Exercise brief:
Give back the line containing "left knee: (1150, 709, 0)" along with every line after it, exactly, until the entries end.

Data for review:
----

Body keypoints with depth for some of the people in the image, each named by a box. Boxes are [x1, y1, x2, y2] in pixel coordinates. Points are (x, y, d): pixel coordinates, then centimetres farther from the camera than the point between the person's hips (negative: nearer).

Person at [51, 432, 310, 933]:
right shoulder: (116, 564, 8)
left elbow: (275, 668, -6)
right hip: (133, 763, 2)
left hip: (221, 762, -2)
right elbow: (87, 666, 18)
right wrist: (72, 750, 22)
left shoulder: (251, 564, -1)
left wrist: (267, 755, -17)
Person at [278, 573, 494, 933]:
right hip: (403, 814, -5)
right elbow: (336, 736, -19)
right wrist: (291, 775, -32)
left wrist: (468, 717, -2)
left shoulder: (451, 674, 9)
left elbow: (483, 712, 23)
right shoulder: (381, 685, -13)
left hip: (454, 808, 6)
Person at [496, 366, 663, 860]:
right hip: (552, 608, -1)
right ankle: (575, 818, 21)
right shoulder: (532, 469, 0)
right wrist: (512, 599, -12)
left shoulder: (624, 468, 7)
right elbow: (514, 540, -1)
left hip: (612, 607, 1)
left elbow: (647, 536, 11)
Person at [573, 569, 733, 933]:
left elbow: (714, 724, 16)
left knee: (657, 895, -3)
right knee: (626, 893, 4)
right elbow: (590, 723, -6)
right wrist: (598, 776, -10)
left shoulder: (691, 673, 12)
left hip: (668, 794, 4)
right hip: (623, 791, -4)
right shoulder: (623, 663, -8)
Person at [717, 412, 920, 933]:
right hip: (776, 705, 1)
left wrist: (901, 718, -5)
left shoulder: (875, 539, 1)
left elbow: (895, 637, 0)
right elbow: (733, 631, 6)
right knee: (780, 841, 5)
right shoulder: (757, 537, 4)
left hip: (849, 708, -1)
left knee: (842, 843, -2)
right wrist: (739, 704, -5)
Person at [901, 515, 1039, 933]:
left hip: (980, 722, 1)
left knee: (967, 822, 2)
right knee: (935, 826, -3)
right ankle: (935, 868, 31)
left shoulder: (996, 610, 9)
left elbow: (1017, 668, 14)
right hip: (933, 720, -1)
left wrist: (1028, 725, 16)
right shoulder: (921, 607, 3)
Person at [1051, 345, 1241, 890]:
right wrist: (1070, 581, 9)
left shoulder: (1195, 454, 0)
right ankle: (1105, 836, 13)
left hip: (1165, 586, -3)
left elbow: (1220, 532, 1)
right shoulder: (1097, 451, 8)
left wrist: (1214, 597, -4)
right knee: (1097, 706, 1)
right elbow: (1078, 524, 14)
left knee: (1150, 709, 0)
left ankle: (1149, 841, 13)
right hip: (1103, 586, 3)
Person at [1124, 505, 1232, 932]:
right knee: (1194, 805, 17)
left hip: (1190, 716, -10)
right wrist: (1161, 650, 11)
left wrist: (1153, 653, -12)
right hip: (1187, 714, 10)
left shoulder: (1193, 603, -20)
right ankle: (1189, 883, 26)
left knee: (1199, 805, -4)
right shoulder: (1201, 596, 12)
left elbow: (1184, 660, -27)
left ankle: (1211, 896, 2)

----

Answer box:
left knee: (1150, 709, 0)
left ankle: (1149, 841, 13)
right hip: (1103, 586, 3)
Person at [1124, 505, 1232, 932]:
right knee: (1194, 805, 17)
left hip: (1190, 716, -10)
right wrist: (1161, 650, 11)
left wrist: (1153, 653, -12)
right hip: (1187, 714, 10)
left shoulder: (1193, 603, -20)
right ankle: (1189, 883, 26)
left knee: (1199, 805, -4)
right shoulder: (1201, 596, 12)
left elbow: (1184, 660, -27)
left ankle: (1211, 896, 2)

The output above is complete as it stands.